Wie auch immer: Eine glückliche Figur machte ter Stegen in der Szene nicht, spielentscheidend war es auch nicht. Richtungsweisend hingegen war, dass der Schlussmann in der 45. Minute die Volleyabnahme von Andre-Frank Zambo Anguissa mit einer tollen Parade entschärfte. "Es war ein wichtiger Ball für die Spielsituation. Es war wichtig, mit der Null in die Pause zu gehen", so ter Stegen.

Neue Nummer zwei hinter Manuel Neuer

Richtungsweisend war auch die Personalentscheidung von Köpke und Bundestrainer Joachim Löw. Das Ende der Rotation und die Festlegung auf ter Stegen beförderte den 25-Jährigen in den Status der Nummer zwei hinter Manuel Neuer. Ter Stegen wollte diese Entscheidung "nicht beurteilen. Ich muss versuchen, das Beste zu tun für die Mannschaft. Wenn ich das schaffe, habe ich gute Argumente. Ich denke, ich habe in den letzten zwei Spielen gezeigt, dass ich absolut verlässlich bin".

Das bescheinigte ihm auch Köpke. Mehr noch: Der Torwarttrainer kündigte an, dass ter Stegen auch im Halbfinale gegen Mexiko zwischen den Pfosten stehen wird und auch im Siegesfall das Endspiel bestreiten darf. "Irgendwann kommt der Punkt, an dem man sich festlegt", so Köpke: "Marc ist nochmal gewachsen bei Barcelona."
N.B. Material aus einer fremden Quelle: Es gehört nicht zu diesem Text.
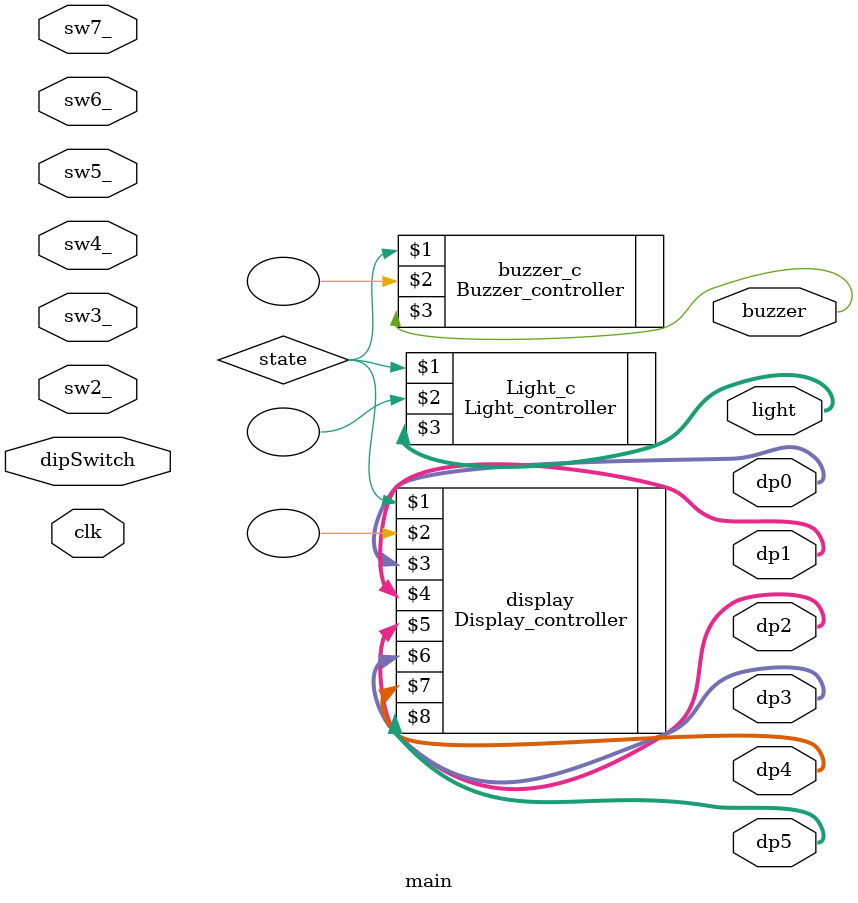
<source format=v>
module main(
	input sw2_, input sw3_, input sw4_, input sw5_, input sw6_, input sw7_,
	input[9:0] dipSwitch,
	input clk,

	output[6:0] dp0,
	output[6:0] dp1,
	output[6:0] dp2,
	output[6:0] dp3,
	output[6:0] dp4,
	output[6:0] dp5,

	output buzzer, 
	output[5:0] light
);

// **** SETUP **** //
wire sw2, sw3, sw4, sw5, sw6, sw7;
ButtonDebouncer btn_db1(clk, sw2_, sw2); // FIXME: 모듈명 및 인자 전달 순서 바뀔 수 있음
ButtonDebouncer btn_db2(clk, sw2_, sw3);
ButtonDebouncer btn_db3(clk, sw2_, sw4);
ButtonDebouncer btn_db4(clk, sw2_, sw5);
ButtonDebouncer btn_db5(clk, sw2_, sw6);
ButtonDebouncer btn_db6(clk, sw2_, sw7);


// **** REGISTER **** //
reg[4:0] hour; // 0 to 24
reg[5:0] min, sec; // 0 to 60

Time_counter TimeCounter(clk, hour, min, sec);

// **** STATE MACHINE **** //




// **** CONTROLLER **** //
// 출력할 모든 값들을 입력받고, 그 중 어떤 값을 출력할지 state에 따라서 결정한다.

Buzzer_controller buzzer_c(state, , buzzer);
Light_controller Light_c(state, , light);
Display_controller display(state, , dp0, dp1, dp2, dp3, dp4, dp5);

endmodule


</source>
Für Bernd Leno und Kevin Trapp bedeutet dies, dass sie allenfalls noch in einem Spiel um Platz drei die Chance auf einen Einsatz haben. "Bei drei Torhütern kann man es nie allen recht machen und auch nie allen gerecht werden. Irgendeiner wird immer weniger spielen", so Köpke, der aus eigener Erfahrung weiß, wovon er spricht. Bei der siegreichen WM 1990, der EURO 1992 und der WM 1994 stand er jeweils im Kader, kam aber nie zu Einsatz. Erst bei der triumphalen EM 1996 schlug seine Turnierstunde.

ter Stegen: Das rabenschwarze Ländespiel-Debüt ist vergessen

Zurück zu ter Stegen: Fünf Jahre nach seinem denkwürdigen Länderspiel-Debüt, als er beim 3:5 gegen die Schweiz einen rabenschwarzen Tag erwischte, ist ter Stegen nun quasi offiziell in die Rolle des ersten Neuer-Vertreters geschlüpft. Es ist bei objektiver Betrachtungsweise die logische Konsequenz der vergangenen Monate. Ter Stegen hat sich in Barcelona als unumstrittene Nummer eins etabliert, und auch seine Auftritte in der Nationalmannschaft haben anders als in den vorangegangenen Spielzeiten nichts Flatter- und Fehlerhaftes an sich. Für Leno und Trapp geht es in der kommenden Spielzeit um den dritten WM-Platz. Lenos Plus ist die Tatsache, dass er schon bei der EM 2016 in Frankreich im Kader stand. Anders als der Leverkusener kann sich Trapp indes in der nächsten Saison mit Paris St. Germain auch in der Champions League beweisen.